[OPEN-ILS-GENERAL] ***SPAM*** RE: ***SPAM*** Serial Module - Development Direction

Marjolein Kremer mkr at iisg.nl
Thu May 27 05:49:41 EDT 2010


Hi Dan,

We took our time to read and reread your mail about the Serial Module.
Here is our first reaction, also to let you know that we are interested
in the developments of the Serial Module and that we will do our best
to participate in the discussion, though our technical knowhow is, as
yet, not so big.

The IISH  (The International Institute of Social History in Amsterdam)
has  two streams of incoming periodicals :
1.	Subscriptions. We have about 1500 subscriptions  in our present
Serial Module (Advance ILS  and migrating to Evergreen later this year),
in which we control the predictions, receiving, claiming and so on. We
would like to continue this.
2.	 Periodicals we receive in bulk parts. They arrive at the
Institute with a collection of books, archive, photos etc.  We have
around 100.000 serial records in the database. These periodicals do not
have to be linked with all the serial management data, they only need a
852 (call number) and a 866 (textual holding).
So actually, we are using and , considering the kind of periodicals we
have,  would like to keep on working in the, as you name it,  the
'conservative' way.

To answer your question : Are visible, editable MFHD records truly
necessary?
Yes, is our answer. Our library gets most of its periodicals by means of
gifts. That means that we always have to edit the (textual) holding. It
also means that with that part of our collection we ONLY need the 852
and the 866 and NOT the other 85x and 86x fields.

Marjolein Kremer



-----Original Message-----
From: open-ils-general-bounces at list.georgialibraries.org
[mailto:open-ils-general-bounces at list.georgialibraries.org] On Behalf Of
Dan Wells
Sent: zaterdag 8 mei 2010 20:12
To: OPEN-ILS-DEV at list.georgialibraries.org;
open-ils-general at list.georgialibraries.org
Subject: [OPEN-ILS-GENERAL] ***SPAM*** Serial Module - Development
Direction

Hello all,

As anyone who follows the IRC channel knows, there has been some healthy
discussion about what exactly we are trying to model with our serials
module. Opinion is starting to solidify around a certain direction, but
I wanted to invite others to please weigh in.

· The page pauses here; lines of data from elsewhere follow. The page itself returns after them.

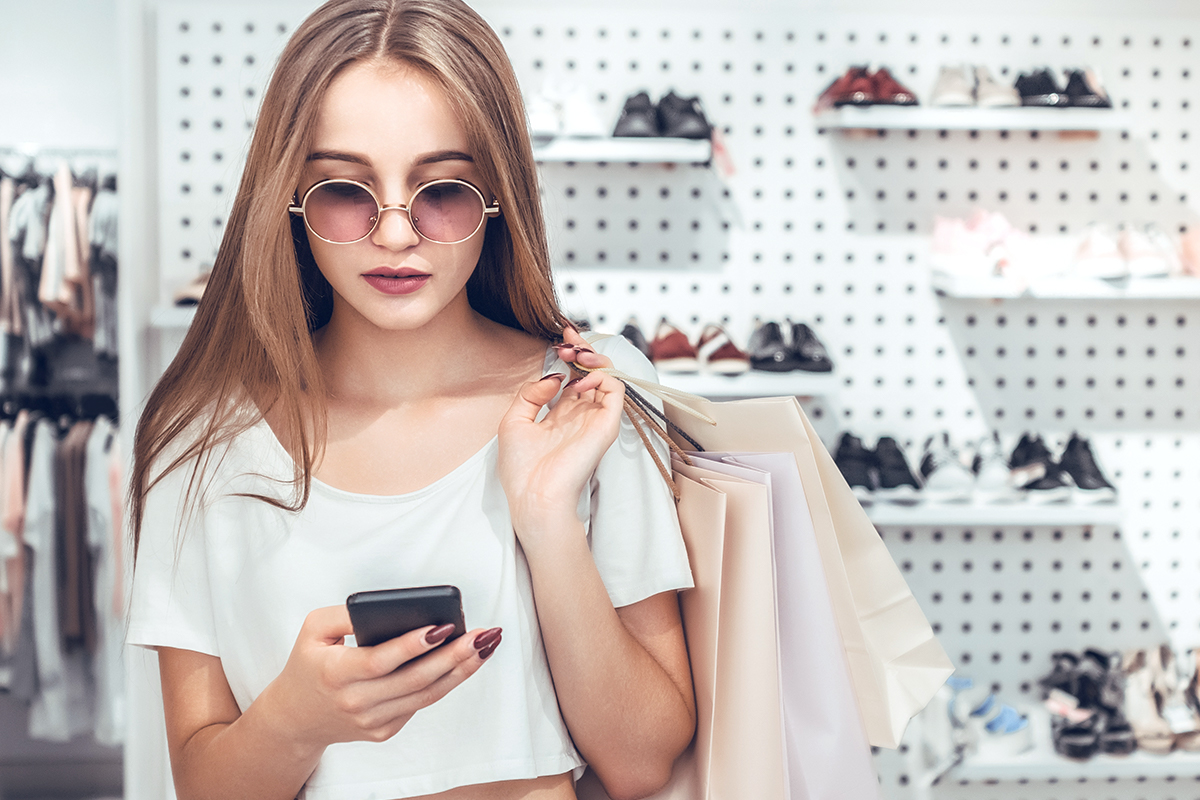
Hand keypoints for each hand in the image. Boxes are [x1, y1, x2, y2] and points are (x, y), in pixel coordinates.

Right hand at [258, 605, 500, 748]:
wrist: (296, 717)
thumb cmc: (309, 663)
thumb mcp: (314, 629)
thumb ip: (346, 614)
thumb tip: (388, 606)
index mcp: (335, 673)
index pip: (380, 661)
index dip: (412, 645)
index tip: (442, 627)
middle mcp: (355, 702)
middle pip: (413, 680)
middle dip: (452, 656)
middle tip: (482, 635)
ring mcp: (371, 721)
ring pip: (424, 695)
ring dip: (460, 670)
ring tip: (485, 646)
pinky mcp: (384, 731)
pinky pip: (420, 704)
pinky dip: (446, 682)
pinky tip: (466, 662)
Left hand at [497, 327, 625, 536]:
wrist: (534, 496)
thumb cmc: (522, 468)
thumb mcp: (513, 421)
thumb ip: (531, 394)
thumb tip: (554, 377)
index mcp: (560, 415)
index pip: (572, 377)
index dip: (569, 354)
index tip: (560, 337)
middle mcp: (580, 415)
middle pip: (591, 372)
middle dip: (582, 349)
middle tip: (567, 339)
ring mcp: (594, 419)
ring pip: (607, 376)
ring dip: (592, 358)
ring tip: (575, 354)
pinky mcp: (605, 425)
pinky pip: (614, 390)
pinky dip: (600, 376)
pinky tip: (579, 380)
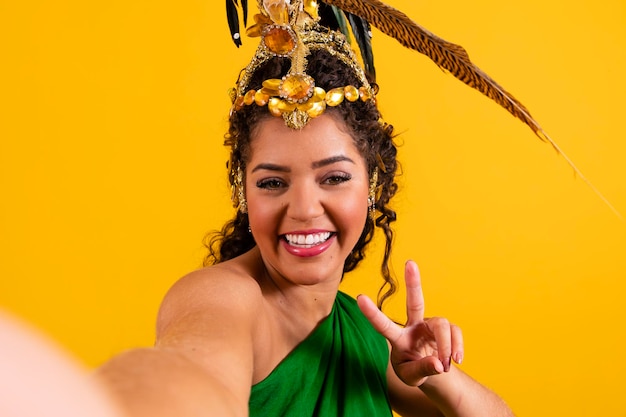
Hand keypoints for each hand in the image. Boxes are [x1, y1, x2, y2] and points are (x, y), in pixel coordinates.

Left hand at [357, 260, 462, 386]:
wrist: (431, 371)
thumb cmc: (413, 370)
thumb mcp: (412, 377)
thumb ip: (422, 370)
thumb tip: (438, 364)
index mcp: (397, 337)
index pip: (383, 325)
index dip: (372, 313)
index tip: (360, 297)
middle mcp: (413, 325)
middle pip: (415, 302)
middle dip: (413, 282)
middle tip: (410, 262)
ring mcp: (430, 324)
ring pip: (442, 324)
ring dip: (446, 346)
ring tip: (444, 365)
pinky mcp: (447, 328)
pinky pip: (456, 332)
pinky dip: (457, 348)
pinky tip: (456, 360)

There are at least two distinct ways to approach the problem of serials.
I will label them as 'conservative' and 'progressive', and will attempt
to briefly characterize each approach and also list some corresponding
positives and negatives.

Conservative:
From a conservative perspective, serials management should primarily
simplify a unique set of daily tasks, that is, the receiving of journal
issues. This process can *trigger* cataloging and copy related events,
but it does not *control* them. When an issue is received, the holdings
record ideally gets updated, and circulation/copy information may or may
not be created depending on need. At that point serials module
involvement effectively *ends*. Any copies created are now managed as a
copy, and the MFHD record can be further edited by the cataloger.
Changes to the MFHD are not reflected in the serials interface, as the
serials information is now transactional history, not live data.
Similarly, changes to any created copies do not get reflected in the
serials interface; they are now simply item assets like anything else.

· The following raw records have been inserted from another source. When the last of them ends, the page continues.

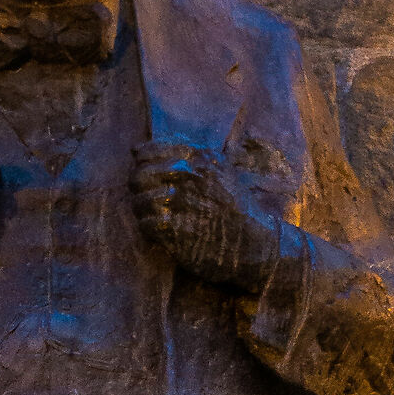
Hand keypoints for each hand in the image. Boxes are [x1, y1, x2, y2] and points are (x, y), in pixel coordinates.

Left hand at [130, 139, 279, 291]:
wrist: (257, 244)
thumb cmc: (237, 207)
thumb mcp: (221, 171)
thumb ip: (187, 158)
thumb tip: (137, 150)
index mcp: (200, 160)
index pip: (152, 152)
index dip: (142, 161)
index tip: (143, 168)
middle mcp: (191, 178)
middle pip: (141, 175)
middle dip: (137, 185)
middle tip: (144, 194)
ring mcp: (184, 205)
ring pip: (141, 200)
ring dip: (141, 208)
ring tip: (151, 213)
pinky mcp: (179, 231)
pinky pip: (148, 223)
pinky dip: (148, 226)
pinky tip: (158, 229)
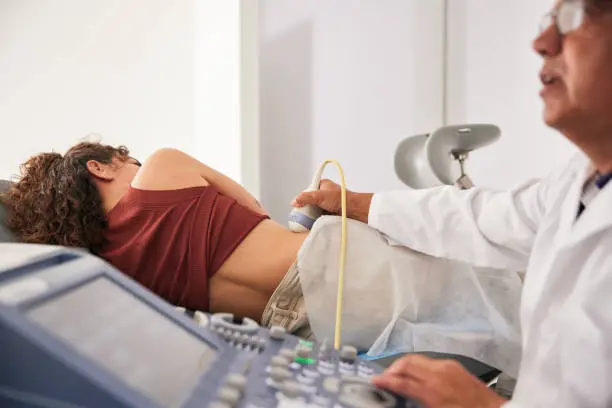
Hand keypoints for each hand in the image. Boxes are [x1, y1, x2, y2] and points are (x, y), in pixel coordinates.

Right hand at [291, 179, 372, 222]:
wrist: (354, 210)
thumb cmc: (341, 200)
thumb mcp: (319, 196)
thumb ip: (305, 197)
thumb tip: (294, 202)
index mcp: (322, 185)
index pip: (307, 191)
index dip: (302, 198)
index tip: (297, 206)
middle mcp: (324, 194)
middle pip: (309, 201)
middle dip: (305, 208)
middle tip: (300, 215)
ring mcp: (327, 204)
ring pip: (314, 209)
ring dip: (310, 215)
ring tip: (305, 221)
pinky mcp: (329, 212)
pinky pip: (319, 216)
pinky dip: (316, 219)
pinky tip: (312, 223)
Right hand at [372, 355, 506, 407]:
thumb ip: (417, 402)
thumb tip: (404, 398)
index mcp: (433, 390)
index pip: (401, 381)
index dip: (385, 381)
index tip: (375, 382)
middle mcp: (439, 373)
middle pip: (407, 362)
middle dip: (392, 368)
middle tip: (385, 378)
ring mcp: (448, 366)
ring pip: (418, 359)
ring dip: (405, 366)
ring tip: (399, 377)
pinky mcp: (456, 366)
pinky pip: (430, 361)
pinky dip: (419, 366)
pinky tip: (419, 376)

Pros: simpler integration of current holdings information, easier
separation of responsibilities, more likely to support unusual
situations by allowing for 'manual' changes to the holding records and
items, libraries can start manually and seamlessly add automation later,
development can happen incrementally
Cons: serial issue 'lifetime' not tracked comprehensively, partial
automation mixed with manual changes will not be 100% coherent


Progressive:
A progressive approach says that serial issues should be tracked
end-to-end (from prediction, to live item, to possible discard) in one
interface. Holdings are computed based on current database entries only,
directly reflecting the state of the system (manual editing of 85x/86x
MFHD pairs will no longer be permitted). Physical issues rather than
workflow events are treated as primary, and are dealt with at a 1-to-1
level.

Pros: data is kept consistent (events, items, and holdings information
are directly linked), management practices will be more predictable
across different institutions
Cons: Limited ability to work around system limitations (and therefore a
greater need for comprehensive development), migration of current
holdings data will be somewhat more intensive, limited options for
piecemeal implementation, possible alienation of MFHD adherents


Recent serials development has been primarily conservative, but that
seems likely to change very soon. We are not making these decisions
lightly, as we will certainly take some short-term losses. What we hope
for will be long-term gain, as it will be simpler to add flexibility to
a base of consistency rather than the other way around. Whether we can
ever add enough flexibility to our rigid base to make a truly
comprehensive system is the unknown risk we will be taking.

Please let us know if you have any perspective to add. Are visible,
editable MFHD records truly necessary, or should holding statements
directly reflect the underlying data? Should serial assets be directly
or loosely tied to the serial management data? Are there any major
considerations we are simply missing entirely?